Introducing the 2017 Hiscox Guide to Employee Lawsuits

November 15, 2017

The recent news has been filled with reports of harassment and discrimination, many of which include high-profile personalities. As a business owner, you may think you’re not affected, that these issues are limited to Hollywood and Capitol Hill. In fact, small to mid-sized businesses across the country face just over a 10% probability they will be on the receiving end of an employment charge of discrimination of some kind. In some states, the likelihood is significantly higher.

According to the 2017 Hiscox Guide to Employee Lawsuits™, Washington, D.C. businesses face the greatest risk of being sued by an employee, as companies there are 81% more likely to be accused of discrimination than the national average. Delaware and Nevada, (+55% each), New Mexico (+55%), and California (+46%) round out the top five.

These charges represent all kinds of discrimination as identified by the Equal Employment Opportunity Commission (EEOC). This includes discrimination based on sex, race, national origin, disability, age, religion, and more. A charge can also be filed by someone who feels they have been retaliated against because they made or corroborated a discrimination charge. Some states have enacted laws that are stricter than the federal statutes, which may result in more claims from those states.

Discrimination or harassment can be perpetrated by a business owner, a manager, an employee, or even someone outside the company such as a customer or vendor. If the business does nothing to stop the behavior they may be liable, and that liability can be expensive. The average time it takes to resolve a claim is 318 days. The average cost for a small business to defend and settle a claim is $160,000, according to Hiscox’s representative claims data.

These costs can be avoided or reduced by following these three steps:

1. Prevent discriminatory and harassing behavior by educating your employees on what constitutes such behavior. Put your anti-discrimination policies in writing and make them accessible to all employees. Make your employees aware that discrimination will not be tolerated in your company.

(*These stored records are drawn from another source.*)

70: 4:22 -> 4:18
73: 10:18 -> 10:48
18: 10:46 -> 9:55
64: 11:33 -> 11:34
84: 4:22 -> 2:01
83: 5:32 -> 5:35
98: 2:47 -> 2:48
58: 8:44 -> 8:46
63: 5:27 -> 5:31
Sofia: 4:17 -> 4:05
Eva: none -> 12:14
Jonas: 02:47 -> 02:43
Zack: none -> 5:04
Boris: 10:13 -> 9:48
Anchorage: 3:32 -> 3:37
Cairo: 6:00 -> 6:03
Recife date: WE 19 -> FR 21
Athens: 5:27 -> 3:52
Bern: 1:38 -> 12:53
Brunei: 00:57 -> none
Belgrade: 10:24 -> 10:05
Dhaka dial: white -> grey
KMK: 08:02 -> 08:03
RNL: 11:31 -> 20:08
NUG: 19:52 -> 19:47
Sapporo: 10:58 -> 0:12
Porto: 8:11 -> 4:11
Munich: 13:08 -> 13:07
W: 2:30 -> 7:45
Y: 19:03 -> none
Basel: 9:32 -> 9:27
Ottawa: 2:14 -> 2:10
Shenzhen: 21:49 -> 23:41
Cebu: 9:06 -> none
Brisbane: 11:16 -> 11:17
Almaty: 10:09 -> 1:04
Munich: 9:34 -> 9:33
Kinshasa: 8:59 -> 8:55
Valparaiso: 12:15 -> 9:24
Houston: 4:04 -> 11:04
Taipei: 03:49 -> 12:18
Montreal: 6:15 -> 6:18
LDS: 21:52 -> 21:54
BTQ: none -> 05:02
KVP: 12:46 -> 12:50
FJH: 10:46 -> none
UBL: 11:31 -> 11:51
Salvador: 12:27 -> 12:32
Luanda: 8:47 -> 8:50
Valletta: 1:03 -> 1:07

2. Detect any discrimination by observing employee interactions and carefully reviewing hiring and promotion decisions. Address any questionable behavior immediately. Ensure that employees feel comfortable bringing their concerns to management.

3. Mitigate the impact on your bottom line by insuring your company against employee lawsuits. The right insurance will cover defense costs as well as any settlement or judgment. If you are sued, consider settling the case to reduce distractions and potential damage to your company’s image.
Even if your business isn’t located in one of the riskiest states, you need to be aware and vigilant. An employee charge or lawsuit for discrimination can damage your company culture, your reputation and your bottom line.

The 2017 Hiscox Guide to Employee Lawsuits analyzed recent employment discrimination charge receipts by state at the federal and state commission levels focusing on establishments with more than ten employees in each state or jurisdiction. Charge frequency was determined by the number of charges divided by the number of establishments with more than ten employees. To compare the states, Hiscox analyzed credibility-weighted frequency relativities and compared each state to the national average. The results are based on frequency of charge receipts, but the receipt of a claim is not limited to only those claims that result in a settlement or other meritorious resolution.